Re: Cloud
> Almost anything that requires recurrent payment should be run by government.
That's quite a broad category. Supply of chips for the canteen? Loo rolls?
>>Design and manufacture their own servers?
>This is one off. No need unless there is a national security concern.
They're not one-off, you refresh them on a frequency similar to that of a reserved cloud instance. So why is building, integrating and running your data centre more important than building, integrating and supporting your own server components instead of buying Dell? Is it possible your job may be related to the former.
>> Create their own hypervisors, integrated into custom silicon?
> No need. There are open-source and free hypervisors. Current commercial offerings of silicon are adequate.

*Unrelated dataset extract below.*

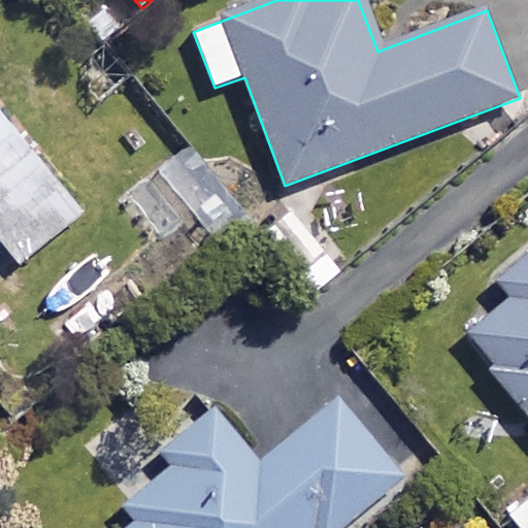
[(80,215),(0,114),(0,240),(19,264),(80,215)]
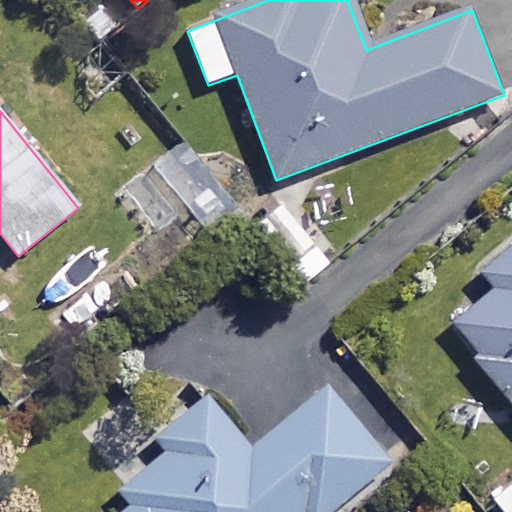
[(511,262),(489,280),(496,288),(451,323),(511,401),(511,262)]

Everyone loves something someone else declared as on their behalf as "adequate". Show me the commodity equivalent of AWS Nitro System. "No need" depends on your use cases and non-functional requirements.
> > - Run their own global fibre networks?
> This is an exception. But surely government could build a backbone network to connect data centres in different countries and could rent out surplus capacity.
> > - Design custom electrical substations?
> Energy supply should be run by the government. We should have a national supplier.
I'm picking up a theme here - it's not just clouds, you seem to think the government should run much of the economy
> > - Design their own CPUs?
> > - Design their own AI accelerator chips?
> > - Create their own distributed databases and analytics tools, heavily integrated into the infrastructure stack?
> No need
Again, I'm sure the people who are currently spending money on these things (or the services that are made better and cheaper by them) appreciate your opinion that they're unnecessary. You can't go and buy an equivalent of Spanner off the shelf, let alone find an Open Source equivalent.
> though of course software development should be in-house as hiring big consultancies is expensive and delivers poor quality. Though this > would need a reform of finances, as currently public sector by design cannot employ specialists as they are unable to pay market rates.
I mostly agree with this actually. Once they've reformed finances and shown they can deliver bog standard enterprise IT inhouse, let's pick up the conversation later about trying to reproduce something the world's leading tech companies took 10-15 years to build out. Although we won't, because we'll probably be dead.
> > Being a cloud is an awful lot more than building out a datacentre...
> Nothing that cannot be built and tailored for government use and bring massive savings long term. Not to mention local jobs.
I'm not quite sure what you're basing this assertion on. Perhaps you designed and built one of the hyperscale clouds yourself, and it turned out to be unexpectedly easy?
> > they increasingly consume complex, integrated technology stacks that require engineering effort and operational investment way higher than a single mid-sized government can afford.
> That's nonsense. It can only fall apart by corruption.
Well, that's OK then. Because history teaches us that dramatic expansion of the state *never* results in rampant corruption.